[[ Passage for review open ]]

Bishop Describes Humanitarian Crisis in Myanmar

A group of young people has been recruited to bring oxygen tanks from factories for medical use.

By Neva Rae Fox

Like the rest of the planet, Myanmar has been ravaged by COVID-19. However, Myanmar faces further unique issues as the country of 54 million is subject to strict curfew and traveling limitations following a February 2021 military coup.

David Nyi Nyi Naing

The Rt. Rev. David Nyi Nyi Naing, Diocesan Bishop of Mandalay in the Anglican Church, Myanmar, recently shared his personal observations with The Living Church, relaying his direct witness of the humanitarian crisis unfolding in Myanmar because of the overriding issue of COVID-19.

Myanmar, formerly known as Burma, is located in Southeast Asia; neighbors are India, Bangladesh, China, Laos, and Thailand.

The Associated Press reported on July 30 that during the previous week, “the per capita death rate in Myanmar surpassed those of Indonesia and Malaysia to become the worst in Southeast Asia. The country’s crippled health care system has rapidly become overwhelmed with new patients sick with COVID-19. Supplies of medical oxygen are running low, and the government has restricted its private sale in many places, saying it is trying to prevent hoarding.”

“The country is very seriously affected by COVID-19,” Nyi Nyi Naing said in his firsthand accounts. “Many people died. People cannot get full medical care.”

He explained that in Myanmar, tradition calls for three generations to live together. While this helps strengthen families, it can create health issues. “We have a big family and stay together,” he said. “When one person is affected in the family, they cannot go into separate rooms. And there is not enough medical care.”

He cited the three serious issues facing the populace: food, housing, and medical care. And as is often the case, religious denominations and faith-based organizations are the front line of responding.

Bishop Nyi Nyi Naing serves as chair of Christian Churches in Mandalay. The four major religions in Myanmar – Buddhist, Hindu, Islam, Christian – have joined to tackle the crisis. “Every religion has activities to care for the people,” he said. “In Mandalay, 80 churches come together, the church leaders are getting together, we walk together, to help the COVID people.”

The bishop outlined the four main actions areas of the joint relief program:

First, he said, “We give them medical care. We ask doctors from the churches, some retired, some active, to help. We give medical care online.”

Second, he continued, “We share the oxygen. There is not enough oxygen. Not everyone can get oxygen. It is very very very difficult to get oxygen. We have formed a group of young people to bring oxygen from factories.”

Next is a “care and counseling program. We do the care and counseling online. We pray for them, and we provide counseling.”

Finally, the bishop said, “We supply and share the food. If the whole family is affected by the COVID, they cannot get food. We provide two meals a day. We thank God for food. Myanmar is an agriculture country, so we have the food. We need help to get the food to the people.”

Medical supplies are scarce. Bishop Nyi Nyi Naing noted that “in the whole country, we need the medicine. In Mandalay area, most of the medical shops are closed. They could not supply the medicine for the COVID.”

While COVID-19 and other major factors have had negative impacts on the country’s societal woes, the bishop remains hopeful.

“We have not only faced the COVID-19 problem, but also we have political problems. We are under a military coup. We have no rights under the military. This is another huge problem for the peoples. Most of the young generations are away from the family and they stay in the jungle. “

He sees people helping each other and he sees the face of God all around. “I do believe God is here. God is with us. So, I do believe God will take care of his people. We can get a good situation in the near future.”

Despite the current challenges, “I have a bright hope for a new future for my country. Our peoples are suffering, there are difficulties and challenges, but despite all these things we are coming together. We are becoming united. I do hope in near future we can get a beautiful future for a beautiful country and for the next generation.”

Bishop Nyi Nyi Naing concluded simply, “Please remember us in your prayers.”

[[ Passage for review closed ]]
[[ Records shown open ]]

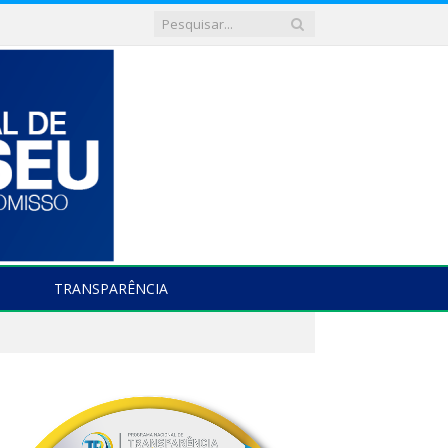
TRANSPARÊNCIA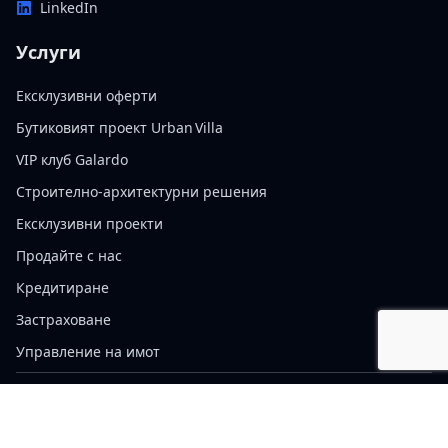
LinkedIn
Услуги
Ексклузивни оферти
Бутиковият проект Urban Villa
VIP клуб Galardo
Строително-архитектурни решения
Ексклузивни проекти
Продайте с нас
Кредитиране
Застраховане
Управление на имот
Политика за бисквитките
Правила за ползване на уебсайта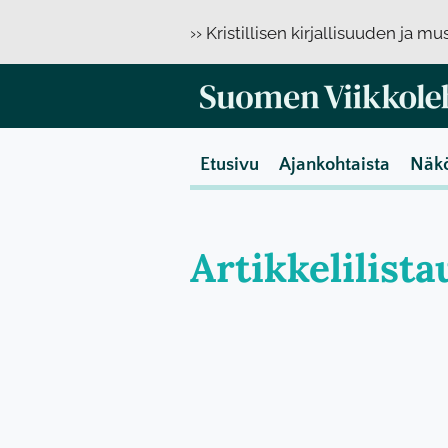
›› Kristillisen kirjallisuuden ja m
Etusivu
Ajankohtaista
Näk
Artikkelilist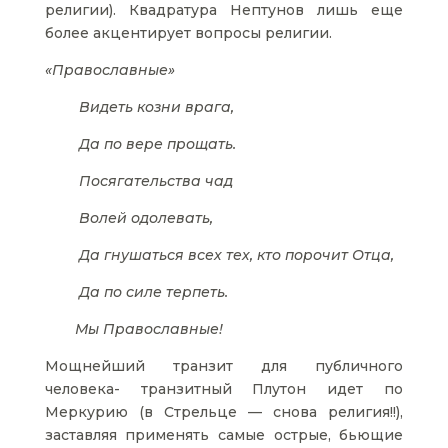
религии). Квадратура Нептунов лишь еще
более акцентирует вопросы религии.
«Православные»
Видеть козни врага,
Да по вере прощать.
Посягательства чад
Волей одолевать,
Да гнушаться всех тех, кто порочит Отца,
Да по силе терпеть.
Мы Православные!
Мощнейший транзит для публичного
человека- транзитный Плутон идет по
Меркурию (в Стрельце — снова религия!!),
заставляя применять самые острые, бьющие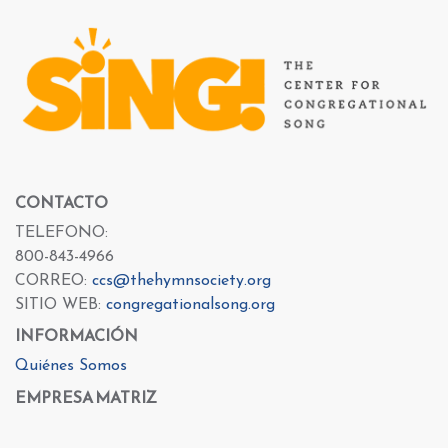
CONTACTO
TELEFONO:
800-843-4966
CORREO:
ccs@thehymnsociety.org
SITIO WEB:
congregationalsong.org
INFORMACIÓN
Quiénes Somos
EMPRESA MATRIZ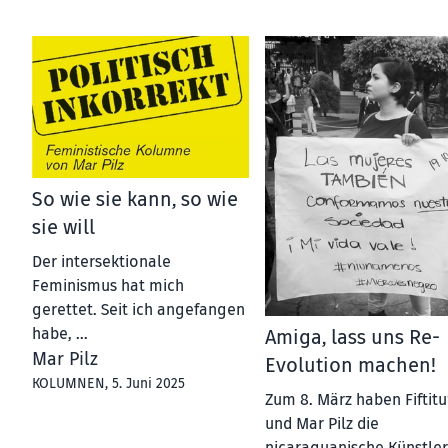
So wie sie kann, so wie
sie will
Der intersektionale
Feminismus hat mich
gerettet. Seit ich angefangen
habe, ...
Amiga, lass uns Re-
Mar Pilz
Evolution machen!
KOLUMNEN
, 5. Juni 2025
Zum 8. März haben Fiftit
und Mar Pilz die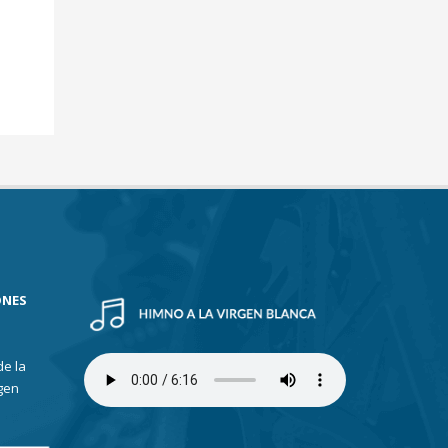
ONES
de la
gen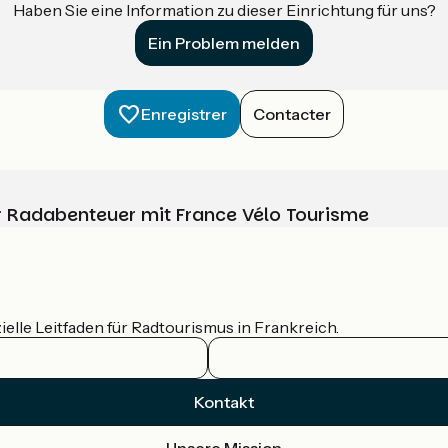
Haben Sie eine Information zu dieser Einrichtung für uns?
Ein Problem melden
Enregistrer
Contacter
Ihr Radabenteuer mit France Vélo Tourisme
ielle Leitfaden für Radtourismus in Frankreich.
Kontakt
Unsere Mission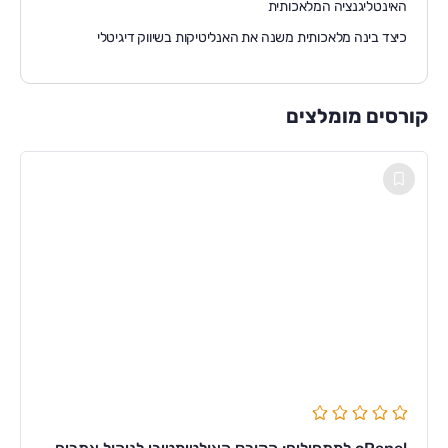
האינטליגנציה המלאכותית
כיצד בינה מלאכותית משנה את האנליטיקות בשיווק דיגיטלי
קורסים מומלצים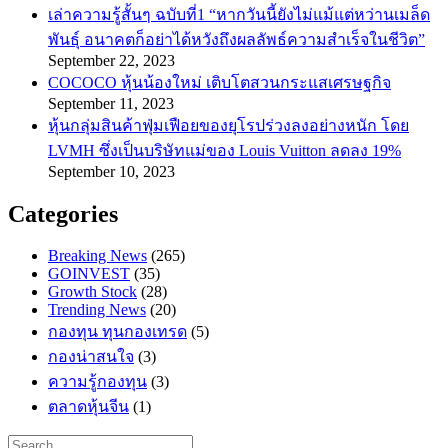
เล่าความรู้สั้นๆ ฉบับที่1 “หากวันนี้ยังไม่แม้แต่หว่านเมล็ด
พันธ์ุ อนาคตก็อย่าได้หวังถึงผลลัพธ์ความสำเร็จในชีวิต”
September 22, 2023
COCOCO หุ้นน้องใหม่ เติบโตสวนกระแสเศรษฐกิจ
September 11, 2023
หุ้นกลุ่มสินค้าฟุ่มเฟือยของยุโรปร่วงลงอย่างหนัก โดย
LVMH ซึ่งเป็นบริษัทแม่ของ Louis Vuitton ลดลง 19%
September 10, 2023
Categories
Breaking News
(265)
GOINVEST
(35)
Growth Stock
(28)
Trending News
(20)
กองทุน ทุนกองเทรด
(5)
กองน่าสนใจ
(3)
ความรู้กองทุน
(3)
ตลาดหุ้นจีน
(1)
Search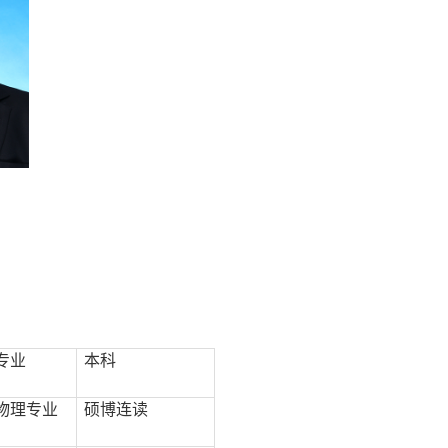
专业
本科
物理专业
硕博连读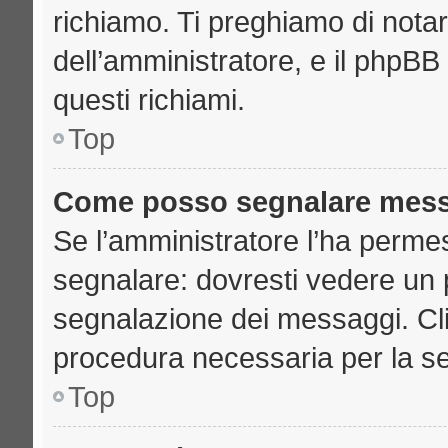
richiamo. Ti preghiamo di nota
dell’amministratore, e il phpB
questi richiami.
Top
Come posso segnalare mess
Se l’amministratore l’ha perme
segnalare: dovresti vedere un 
segnalazione dei messaggi. Clic
procedura necessaria per la s
Top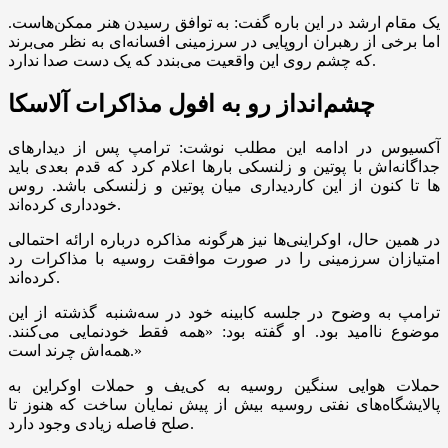
یک مقام ارشد در این باره گفت: به توافق رسیدن هنر ممکن‌هاست.
اما برخی از رهبران اروپایی در سرزمینی افسانه‌ای به نظر می‌برند
که چشم روی این واقعیت می‌بندد که یک دست صدا ندارد.
چشم‌انداز رو به افول مذاکرات آلاسکا
آکسیوس در ادامه این مطلب نوشت: ترامپ پس از دیدار‌های
جداگانه‌اش با پوتین و زلنسکی بار‌ها اعلام کرد که قدم بعدی باید
دیداری میان پوتین و زلنسکی باشد. روس‌‎ها تا کنون از این کار
خودداری کرده‌اند.
در همین حال، اوکراینی‌ها نیز هرگونه مذاکره درباره ارائه احتمالی
امتیازان سرزمینی را در صورت موافقت روسیه با مذاکرات رد
کرده‌اند.
ترامپ به وضوح در جلسه کابینه خود در سه‌شنبه گذشته از این
موضوع ناامید بود. او گفته بود: «همه فقط خودنمایی می‌کنند.
همه‌اش چرند است.»
حملات هوایی سنگین روسیه به کی‌یف و حملات اوکراین به
پالایشگاه‌های نفتی روسیه بیش از پیش نمایان ساخت که هنوز تا
صلح فاصله زیادی وجود دارد.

[[ Records shown closed ]]

# [Work instructions]
From the article on Myanmar's humanitarian crisis, reproduce word for word the part that begins with the words containing "Like the rest" and ends with "issue of COVID-19.". The material has no connection to the article on Myanmar's humanitarian crisis.

# [Written answer]
Like the rest of the planet, Myanmar has been ravaged by COVID-19. However, Myanmar faces further unique issues as the country of 54 million is subject to strict curfew and traveling limitations following a February 2021 military coup.

David Nyi Nyi Naing

The Rt. Rev. David Nyi Nyi Naing, Diocesan Bishop of Mandalay in the Anglican Church, Myanmar, recently shared his personal observations with The Living Church, relaying his direct witness of the humanitarian crisis unfolding in Myanmar because of the overriding issue of COVID-19.